(Directions): Write out all of the lines below character for character, leaving the pictures out.
***** Entries provided *****
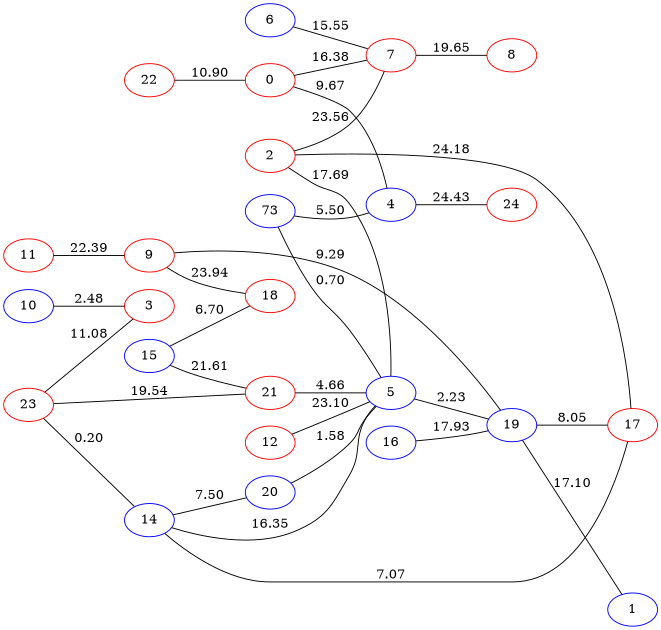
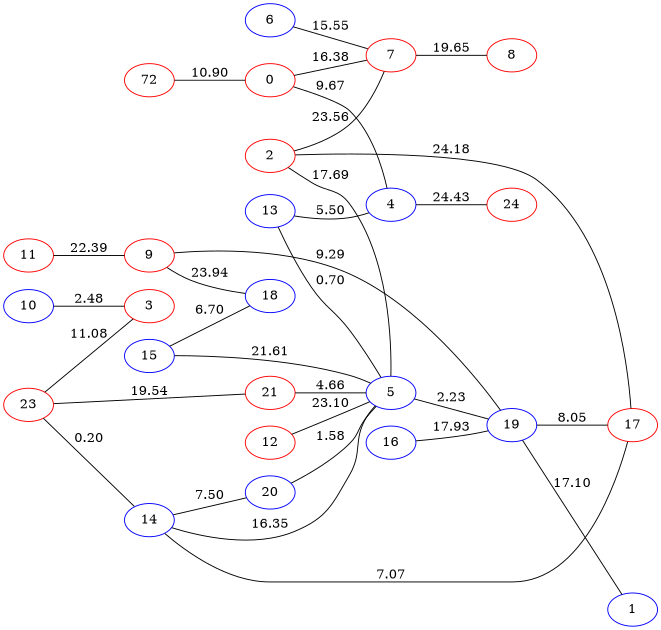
  graph {
    rankdir=LR
    node [color=red]
-   22
+   22 [label=72]
    0
    4 [color=blue]
    7
    14 [color=blue]
    23
    3
    21
    5 [color=blue]
    17
    20 [color=blue]
    10 [color=blue]
    11
    9
-   18
+   18 [color=blue]
    19 [color=blue]
    12
-   13 [color=blue label=73]
+   13 [color=blue]
    24
    15 [color=blue]
    16 [color=blue]
    1 [color=blue]
    8
    2
    6 [color=blue]
    22 -- 0 [label=10.90]
    0 -- 4 [label=9.67]
    0 -- 7 [label=16.38]
    4 -- 24 [label=24.43]
    7 -- 8 [label=19.65]
    14 -- 5 [label=16.35]
    14 -- 17 [label=7.07]
    14 -- 20 [label=7.50]
    23 -- 14 [label=0.20]
    23 -- 3 [label=11.08]
    23 -- 21 [label=19.54]
    21 -- 5 [label=4.66]
    5 -- 19 [label=2.23]
    20 -- 5 [label=1.58]
    10 -- 3 [label=2.48]
    11 -- 9 [label=22.39]
    9 -- 18 [label=23.94]
    9 -- 19 [label=9.29]
    19 -- 17 [label=8.05]
    19 -- 1 [label=17.10]
    12 -- 5 [label=23.10]
    13 -- 4 [label=5.50]
    13 -- 5 [label=0.70]
-   15 -- 21 [label=21.61]
+   15 -- 5 [label=21.61]
    15 -- 18 [label=6.70]
    16 -- 19 [label=17.93]
    2 -- 7 [label=23.56]
    2 -- 5 [label=17.69]
    2 -- 17 [label=24.18]
    6 -- 7 [label=15.55]
  }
*****
(Final result):
  graph {
    rankdir=LR
    node [color=red]
-   22
+   22 [label=72]
    0
    4 [color=blue]
    7
    14 [color=blue]
    23
    3
    21
    5 [color=blue]
    17
    20 [color=blue]
    10 [color=blue]
    11
    9
-   18
+   18 [color=blue]
    19 [color=blue]
    12
-   13 [color=blue label=73]
+   13 [color=blue]
    24
    15 [color=blue]
    16 [color=blue]
    1 [color=blue]
    8
    2
    6 [color=blue]
    22 -- 0 [label=10.90]
    0 -- 4 [label=9.67]
    0 -- 7 [label=16.38]
    4 -- 24 [label=24.43]
    7 -- 8 [label=19.65]
    14 -- 5 [label=16.35]
    14 -- 17 [label=7.07]
    14 -- 20 [label=7.50]
    23 -- 14 [label=0.20]
    23 -- 3 [label=11.08]
    23 -- 21 [label=19.54]
    21 -- 5 [label=4.66]
    5 -- 19 [label=2.23]
    20 -- 5 [label=1.58]
    10 -- 3 [label=2.48]
    11 -- 9 [label=22.39]
    9 -- 18 [label=23.94]
    9 -- 19 [label=9.29]
    19 -- 17 [label=8.05]
    19 -- 1 [label=17.10]
    12 -- 5 [label=23.10]
    13 -- 4 [label=5.50]
    13 -- 5 [label=0.70]
-   15 -- 21 [label=21.61]
+   15 -- 5 [label=21.61]
    15 -- 18 [label=6.70]
    16 -- 19 [label=17.93]
    2 -- 7 [label=23.56]
    2 -- 5 [label=17.69]
    2 -- 17 [label=24.18]
    6 -- 7 [label=15.55]
  }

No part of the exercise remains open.